The organization has long been interested in how computer technology provided the opportunity for crimes to be committed and also how this technology might offer new methods for criminal investigation. “We were thinking about this stuff long before anybody else was,” Butterworth says. “We were interested in how to extract evidence from hard drives, for example, without compromising that evidence.”
Understanding how to meet such challenges explains why some of NW3C’s 100 or so employees, about a third of whom work out of the Nuckols Road office, have no law-enforcement backgrounds at all. “A lot of our people have worked for state and federal law enforcement, but others are just techies with an expertise in forensic analysis,” Butterworth says.
Funded solely by grants, with the law-enforcement agencies that belong to it paying nothing, NW3C does more than train law-enforcement officers. It also offers investigative services of its own and analysis, for example, of economic crime data. “We assist member agencies in developing criminal cases,” Butterworth says. “We can even transport witnesses from one state to another when the member doesn’t have the resources to do so.” NW3C also works closely with tribal law enforcement on Indian reservations where casinos operate.
NW3C also enjoys a close working relationship with the Federal Bureau of Investigation. Established in 2000, the Internet Crime Complaint Center (IC3), for example, is a joint project of the FBI and NW3C to receive, research and refer complaints of cyber crime to the appropriate law-enforcement or regulatory agencies. In 2008 alone, Butterworth says, IC3 fielded 270,000 complaints.

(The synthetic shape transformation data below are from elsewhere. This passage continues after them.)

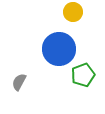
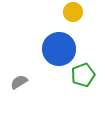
gray semicircle: rotated 30 degrees clockwise
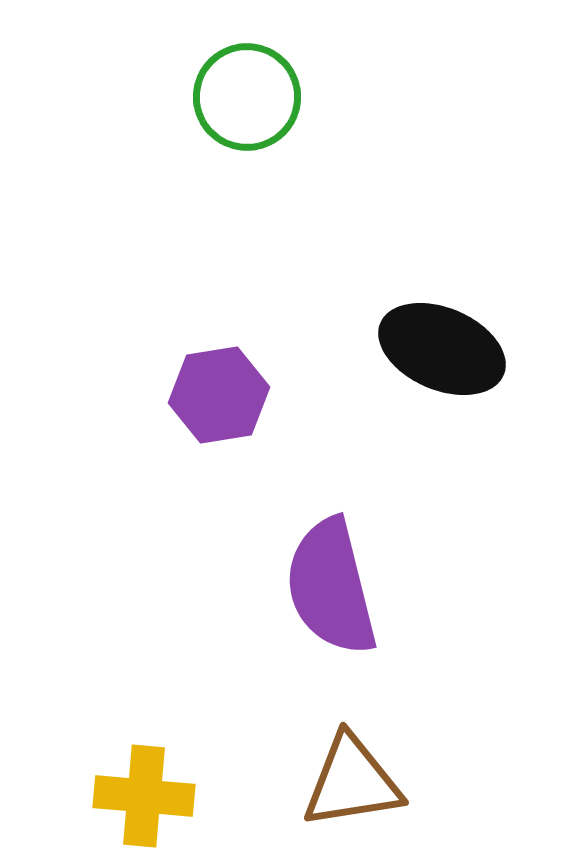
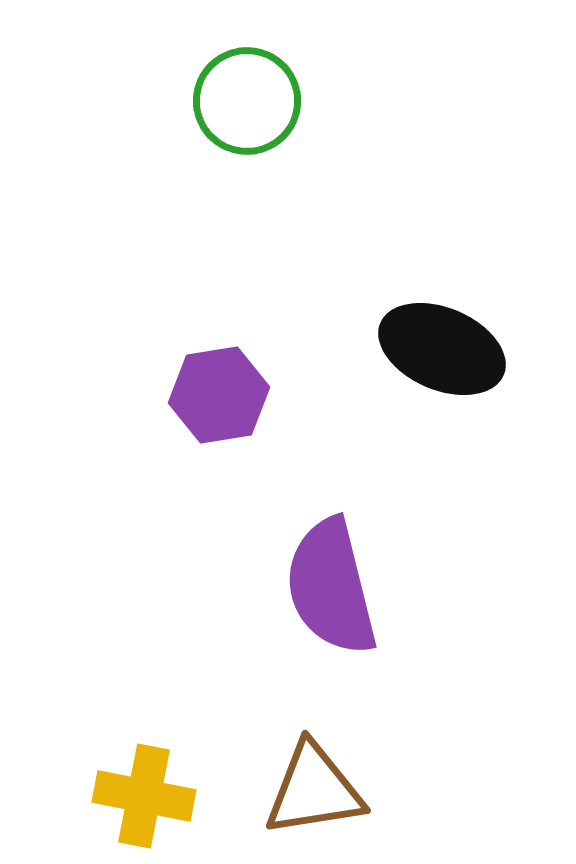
green circle: moved 4 px down
brown triangle: moved 38 px left, 8 px down
yellow cross: rotated 6 degrees clockwise
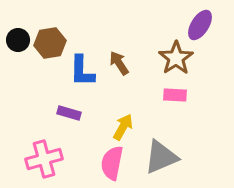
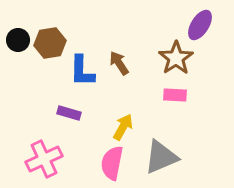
pink cross: rotated 9 degrees counterclockwise
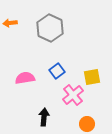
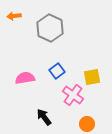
orange arrow: moved 4 px right, 7 px up
pink cross: rotated 15 degrees counterclockwise
black arrow: rotated 42 degrees counterclockwise
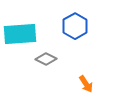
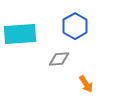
gray diamond: moved 13 px right; rotated 30 degrees counterclockwise
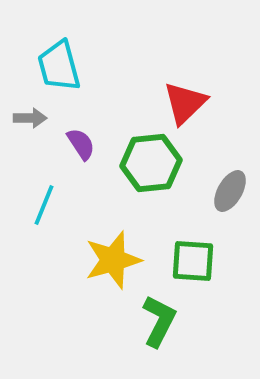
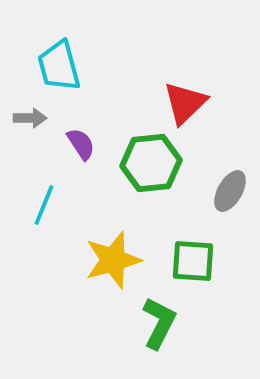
green L-shape: moved 2 px down
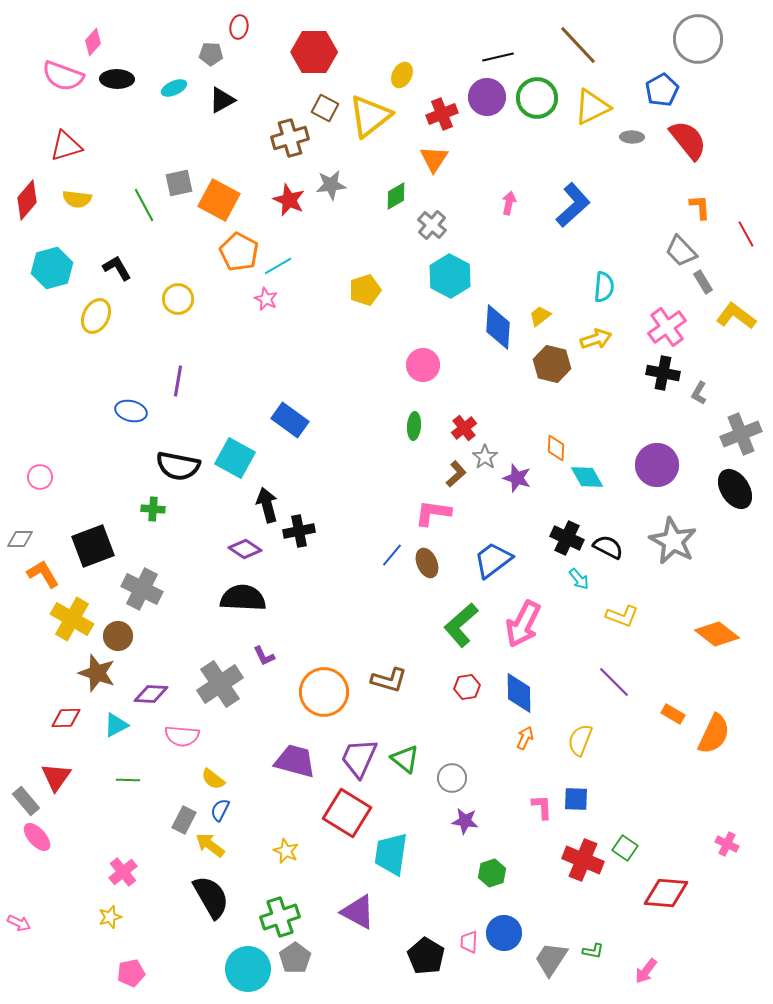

Such huge numbers, although troubling, hardly shock NW3C investigators. “The general public doesn’t have a clear sense of the magnitude of Internet crime today,” says Marcia Williams, the organization’s manager of marketing and communications, who has also worked for the U.S. Department of Homeland Security and Arthur Andersen Business Consulting. “The criminals are always one step ahead, though law enforcement is always closing the gap.”
Williams says Henrico is an ideal location for helping close that gap more rapidly. “We have quick access to our West Virginia location,” she says, “but also to Washington, D.C. That, in our line of work, is crucial.”